Fractalkine is a transmembrane chemokine expressed by neurons and peripheral endothelial cells, which acts both as an adhesion molecule and as a soluble chemoattractant upon proteolytic cleavage. In the CNS, fractalkine functions by signaling through its unique receptor, CX3CR1 expressed by microglia. Fractalkine/CX3CR1 signaling regulates microglia neurotoxicity in models of neurodegeneration. During experimental autoimmune encephalomyelitis (EAE), CX3CR1 deficiency confers exacerbated disease characterized by severe inflammation and neuropathology.
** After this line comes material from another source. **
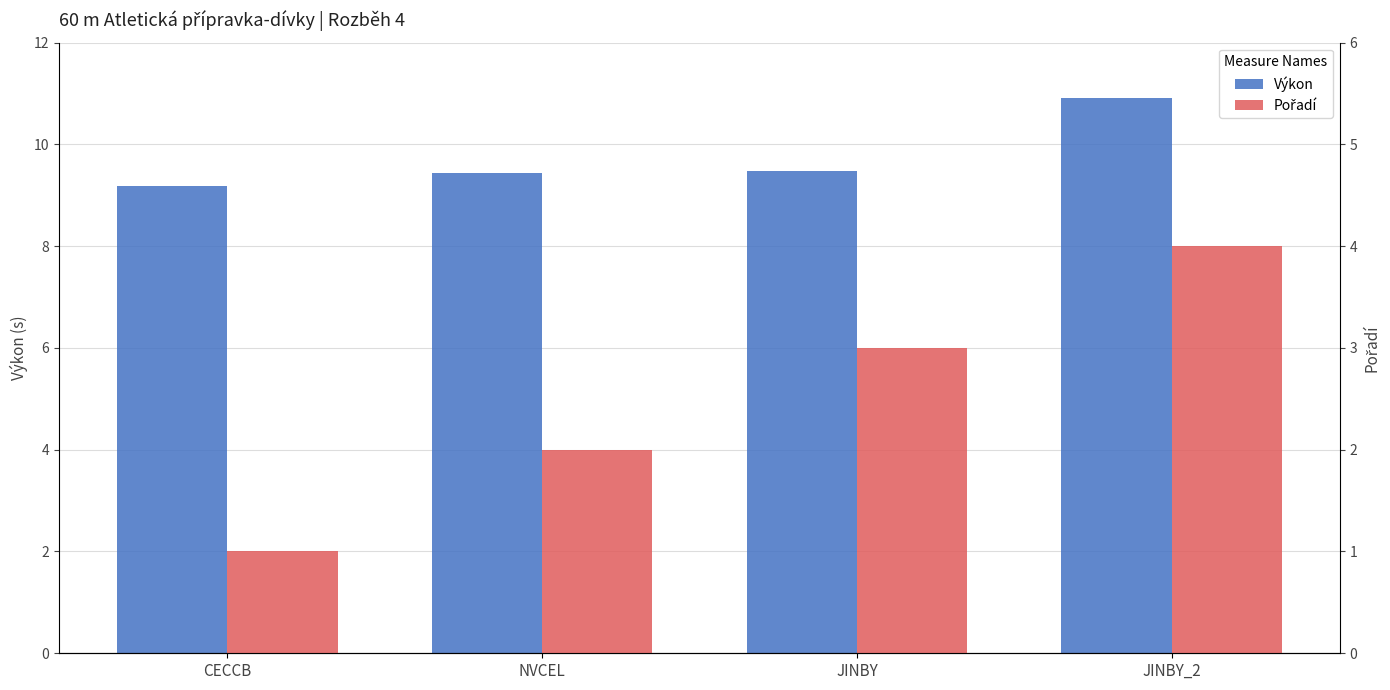

Rank the series at NVCEL from lowest to highest value.

Pořadí, Výkon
Among the CX3CR1 human polymorphisms, the CX3CR1variant is present in ~20% of the population and exhibits reduced adhesion for fractalkine conferring defective signaling. However, the role of CX3CR1, microglia function and its effect on neuronal damage during multiple sclerosis remains unsolved. The aim of this study is to assess the effect of weaker signaling through the human CX3CR1receptor on EAE disease, axonal damage and expression of ciliary neurotropic factor (CNTF). We hypothesize that dysregulated microglial responses in absence of CX3CR1 signaling enhance neuronal/axonal damage via down-regulation of CNTF, a key survival factor for neurons and oligodendrocytes. We have generated an animal model by inserting the CX3CR1human variant into the mouse CX3CR1 locus. Active EAE was induced in humanized mice via MOG peptide immunization. Our results show an exacerbated EAE phenotype in mice expressing the human CX3CR1receptor, characterized by accelerated disease onset and higher maximum EAE score in comparison to WT mice. These results correlated with severe CNS inflammation, microglia activation and increased demyelination in the cerebellum, a similar phenotype observed in CX3CR1-deficient mice. Interestingly, flow cytometry data showed slight down-regulation of MHC-II and CD68 activation markers in humanized mice, suggesting an alteration in microglia function induced by defective CX3CR1 signaling. Our results provide instrumental validation of defective function of the CX3CR1human variant and the foundation to broaden the understanding of microglia dysfunction during neuroinflammation.